四、農産物輸送における緑色通道の厳格な実施⇒原則、通行料を全て無料化

五、重点とする業界(公益企業、公益性サービス)の価格と料金の管理強化

六、価格管理・検査体制の強化と反独占の強化

七、財政政策の整備

 ・ 野菜の流通段階の増値税の免税(12年1月~)、肉および卵製品へ拡大(12年10月~)

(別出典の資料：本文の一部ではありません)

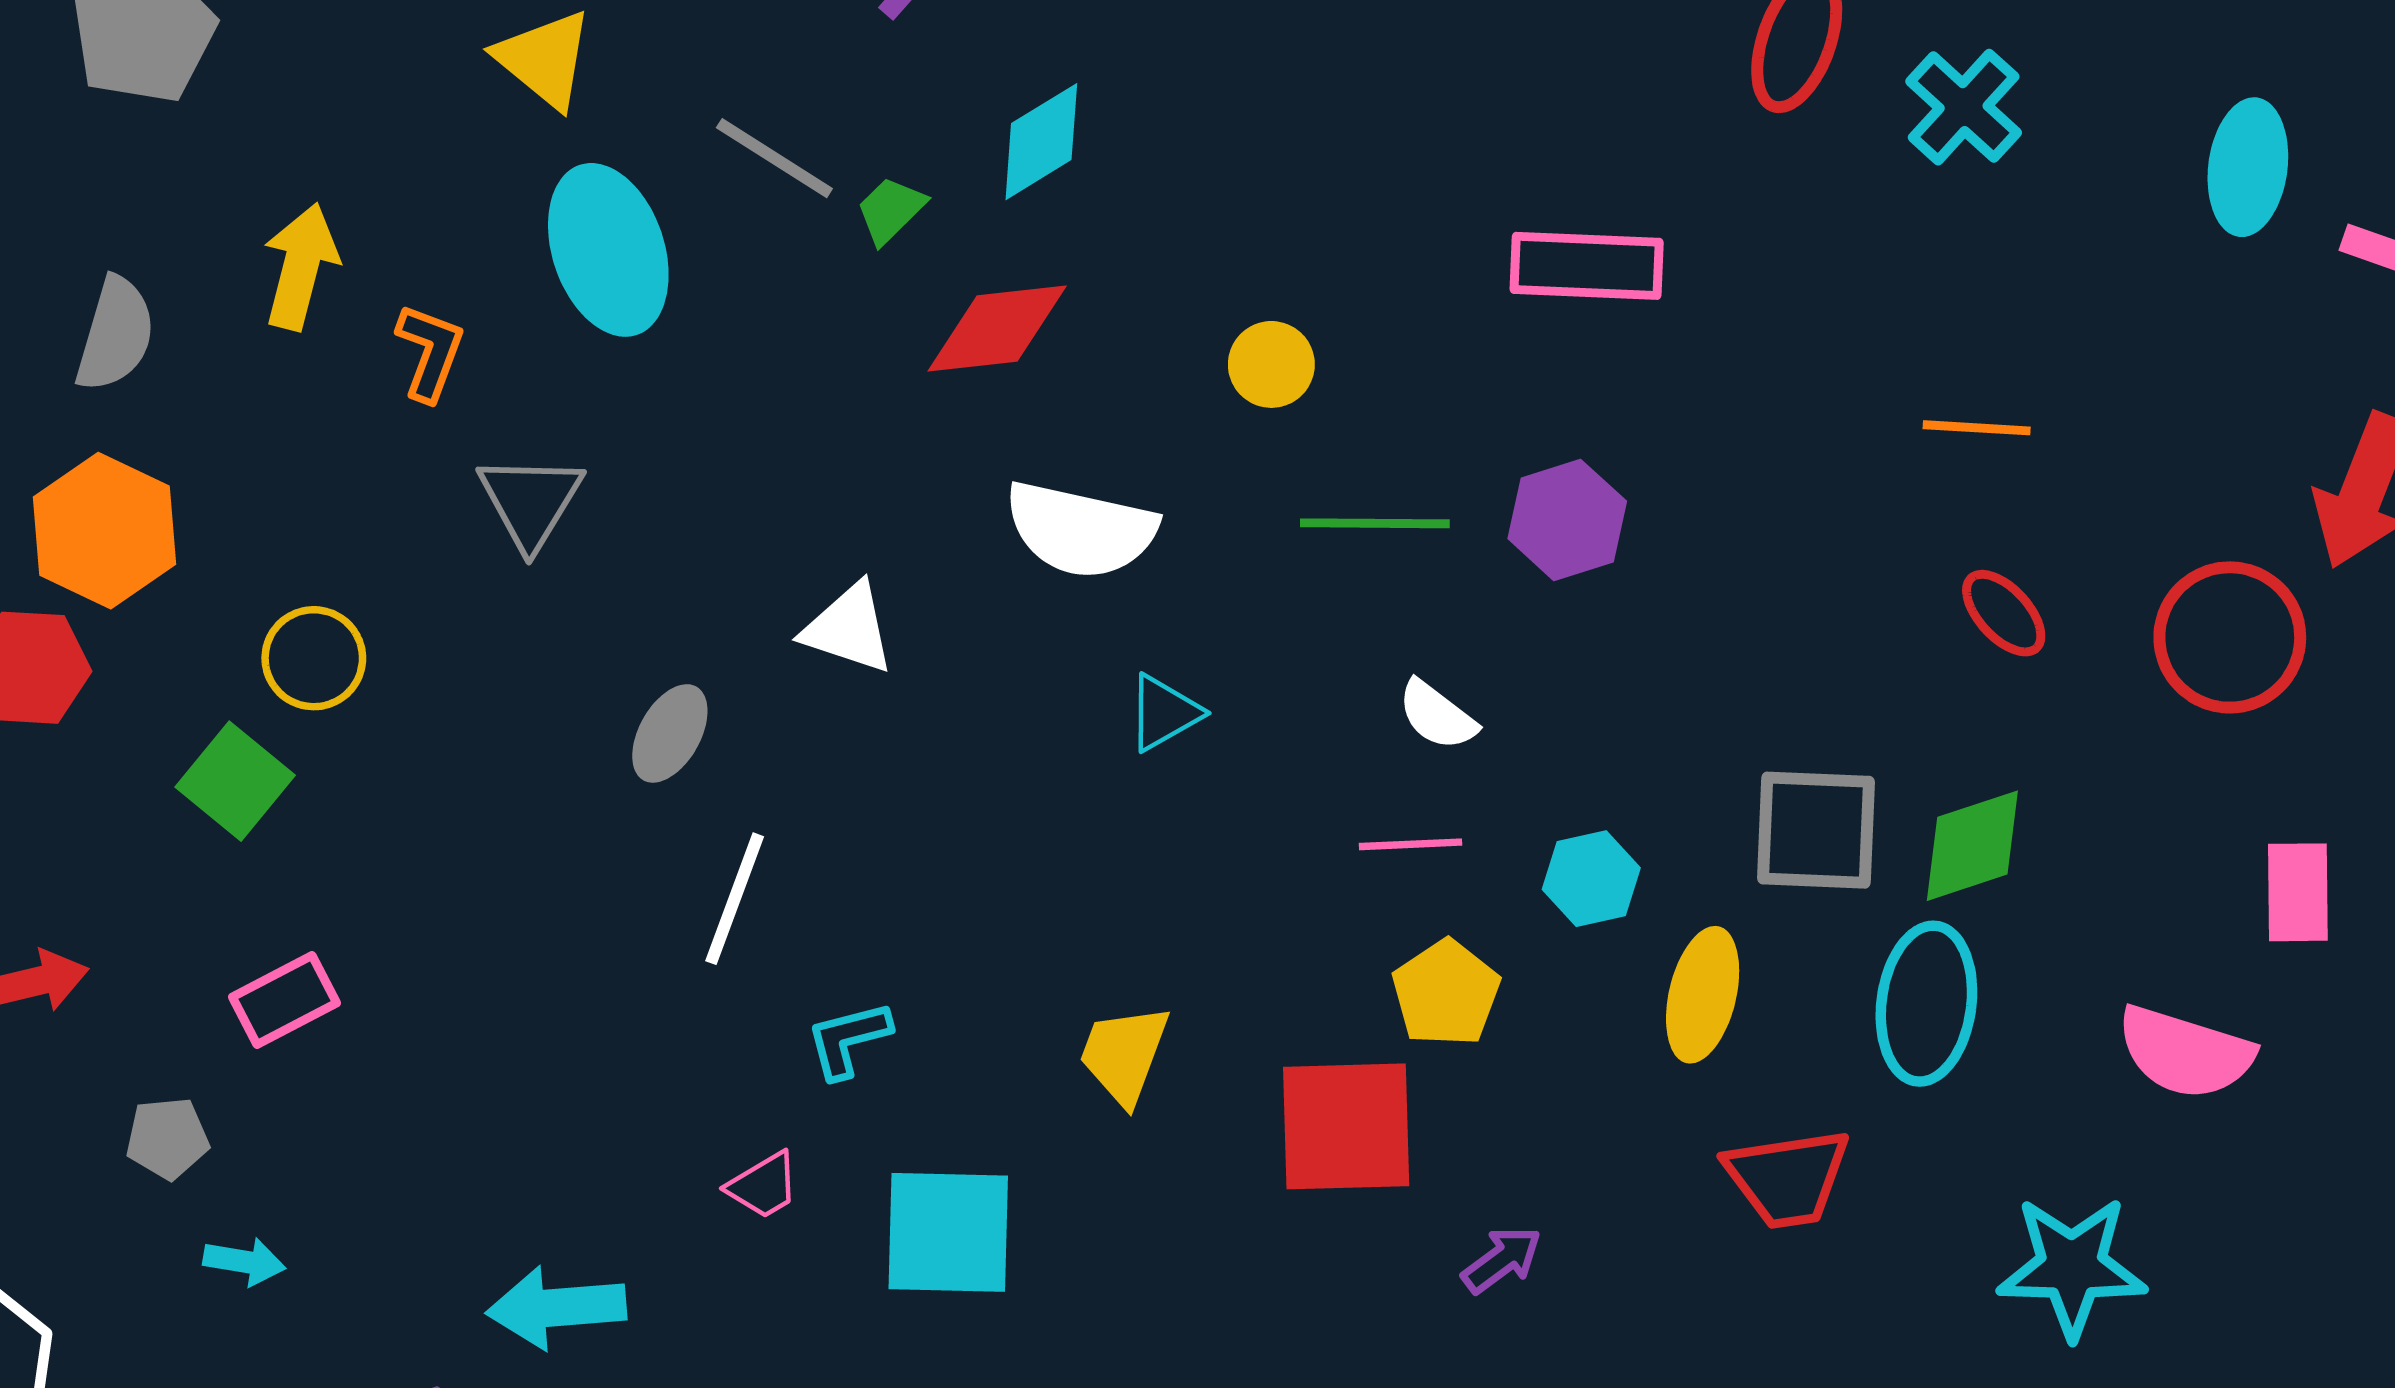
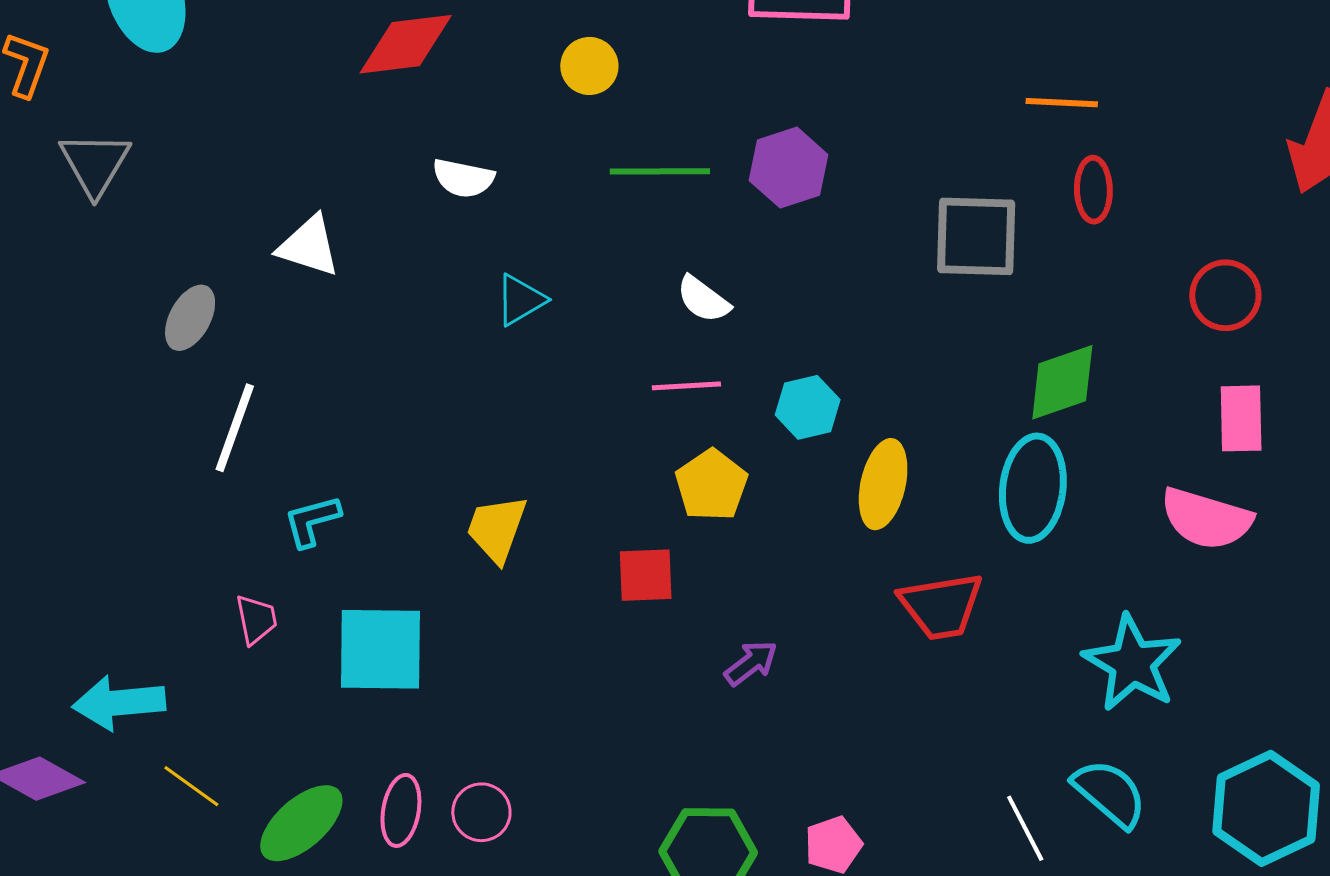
white semicircle: (1081, 530) -> (463, 178), size x0.6
red ellipse: (2004, 613) -> (1093, 190), moved, turned 42
red circle: (2230, 637) -> (1225, 295), moved, size x0.7
gray square: (1816, 830) -> (976, 236), moved
pink rectangle: (2298, 892) -> (1241, 418), moved
red square: (1346, 1126) -> (646, 575), size x0.6
pink trapezoid: (763, 1185) -> (256, 619), turned -70
cyan star: (2072, 1267) -> (1132, 663), turned 30

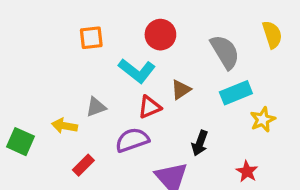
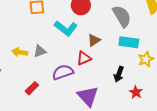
cyan rectangle: (236, 93) -> (129, 42), turned 30
red triangle: (149, 107) -> (84, 58), moved
yellow arrow: (65, 126) -> (20, 52), moved
black arrow: (200, 143) -> (119, 74), moved

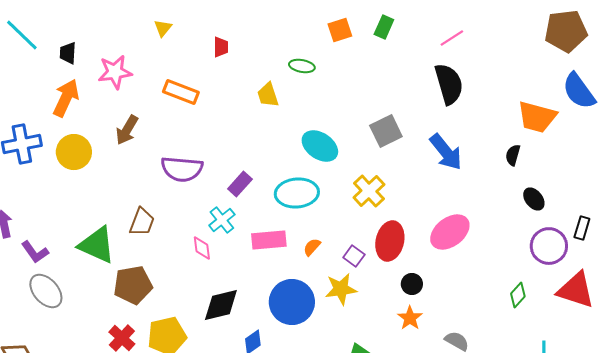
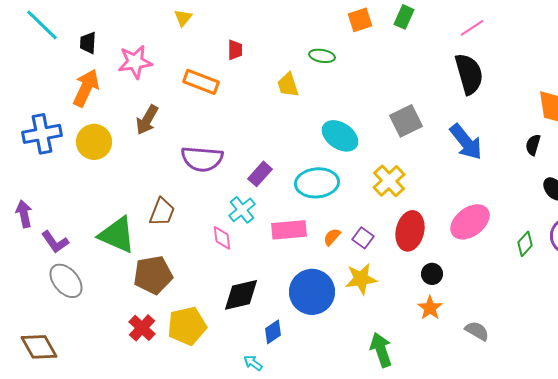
red trapezoid: (221, 47) -> (235, 50), moved
purple square: (354, 256) -> (363, 238), moved
green diamond: (518, 295) -> (525, 244), moved

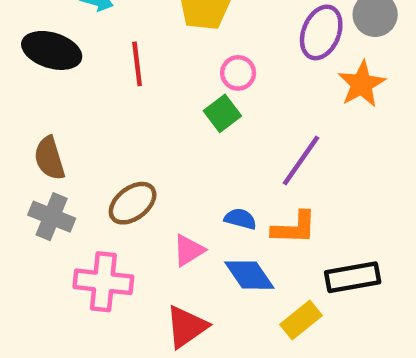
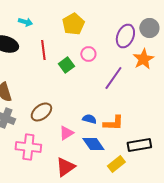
green square: (222, 113) -> (66, 65), moved
purple line: (301, 160) -> (113, 78), moved

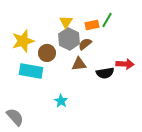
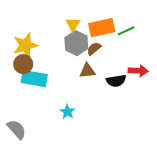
green line: (107, 20) -> (126, 31), moved, turned 35
orange rectangle: (92, 25) -> (102, 28), size x1.6
brown circle: (47, 53) -> (23, 64), moved

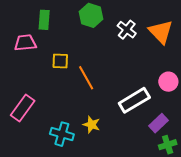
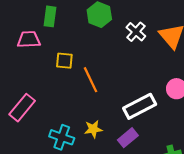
purple rectangle: (158, 123) -> (128, 138), moved
yellow star: (91, 125) -> (93, 129), turned -30

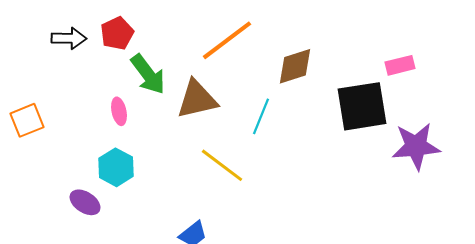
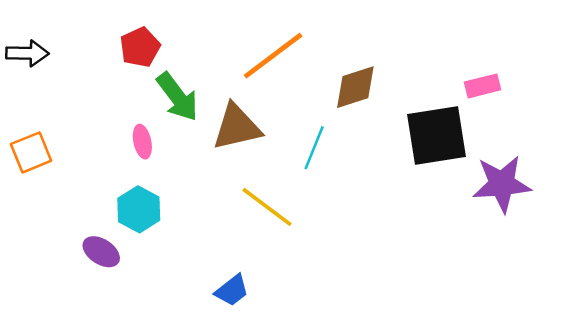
black arrow: (69, 38) -> (27, 53), moved

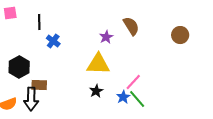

 ・ 2013年1月1日~2015年12月31日、農産物卸売市場、自由市場の都市土地使用税および不動産税の免除

 ・ 零細流通企業への企業税軽減、交通運輸に係る税の引下げ

 ・ 農村市場と農産物流通基盤施設の建設

八、都市部政府による卸売市場、自由市場用地に係る土地計画制定(土地取得を優先)

九、都市部における配送に係る規則を整備し、配送コストの低減を図る

十、流通コスト調査統計の整備

7 輸出企業における為替変動リスクへの対応

 2012年6月に円元直接取引が開始されたものの、中国の輸出企業の多くは、円元に比べ米ドル元の為替変動が小さいことから米ドルによる代金決済が主体となっている(図9)。近年における米ドルに対する急激な円安は、日本側の円決済額の増加となることから、輸出価格の引き下げを求められる場合もあり、2012年においては、山東省の多くの輸出企業が円安による損失を計上している状況であった。一部の企業では為替予約により為替リスクを回避する企業もあるが、中国においては為替予約に対応できる銀行は少なく、中国の輸出企業にとって為替変動は大きなリスクとなっている。

まとめ

 地方政府が定める最低賃金は上昇しており、中央政府は「就業促進規画」(2011~15年)により、期間中に全国最低賃金を年平均13パーセント以上引き上げるとしている。また、新華社によれば、労働年齢人口(15~59歳)は、当初予測の2015年より3年早く 、2012年に減少した模様である。労働者賃金や地代の上昇、資材やガソリン価格の上昇による、生産および輸送コストの上昇は継続すると推測される。
 これに対し、中国政府は、非効率な流通システムの改革、加工および流通段階における光熱水道経費の削減により、コスト削減を図る政策を打ち出し、農産物の国内価格の上昇に対応しようとしている。
 原料生産および加工コストの上昇は、輸出価格の上昇となり、農産物貿易にとって重要な位置を占める野菜輸出産業の国際競争力低下につながることとなる。中国は、生産や輸出野菜に係る残留農薬などの安全性の管理の水準、近年注目されている労働者賃金が安価な東南アジア諸国などに比べ高いことから、短期的には東南アジア諸国などへの大幅な生産シフトはないと推測されるが、東南アジア諸国などにおける開発が、中国を補完する供給国、チャイナプラスワンとして進行すると推測される。